Does your domain--the circle of your influence and activity--include the universe? Brian Swimme, in a fascinating lecture, accuses us of losing the sacred dimension of the universe. As western humans we have committed ourselves to live in the smallest particle of the universe, cutting ourselves off from the cosmos. We have lost, he says, the sacred dimension. He's talking about wonder and awe. He says what humans do best is gawk and wonder, and we have lost that dimension, the dimension of worship and enjoyment. Picture, he says, a feast with the table loaded with sumptuous food of all kinds, and the male scientists are counting the silverware! They miss the wonder, the gawking, the expression of awe, and the enjoyment of the feast. We need, he says, the feminine dimension of consciousness to teach us how to appreciate. We are missing the wonder of a growing domain, counting silverware instead of openly, expansively, giving ourselves to the enjoyment of the feast, giving ourselves to experiencing the splendor of life in the universe. Our domain needs to grow!

Barbara Metcalf captures the idea of a growing domain in her poem, "Motion."

When I was a puddle

I knew my rules of existence--

my limits and my needs.

When I overflowed into

a small stream - I felt

unbound by past.

Expanded - growing -

I poured myself into becoming.

- [PROBLEMS]:
[a] In the passage on a growing domain, what does Brian Swimme say humans do best?
[b] Copy the passage on a growing domain from "Barbara Metcalf captures" up to and including "unbound by past.".
The lines placed after the passage are not needed.

- [DATA]:

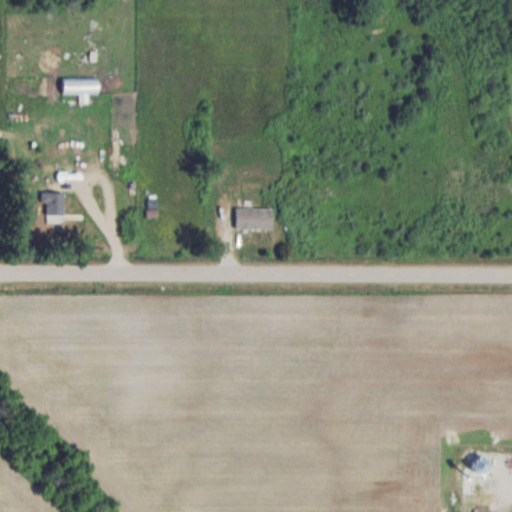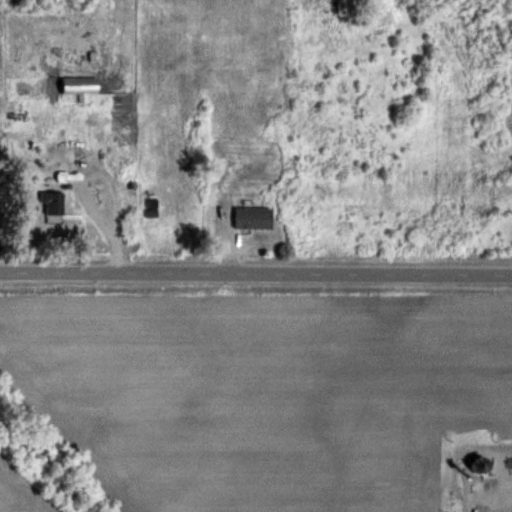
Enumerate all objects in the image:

- [RESULTS IN ORDER]:
[a] Gawk and wonder.

[b]
Barbara Metcalf captures the idea of a growing domain in her poem, "Motion."

When I was a puddle

I knew my rules of existence--

my limits and my needs.

When I overflowed into

a small stream - I felt

unbound by past.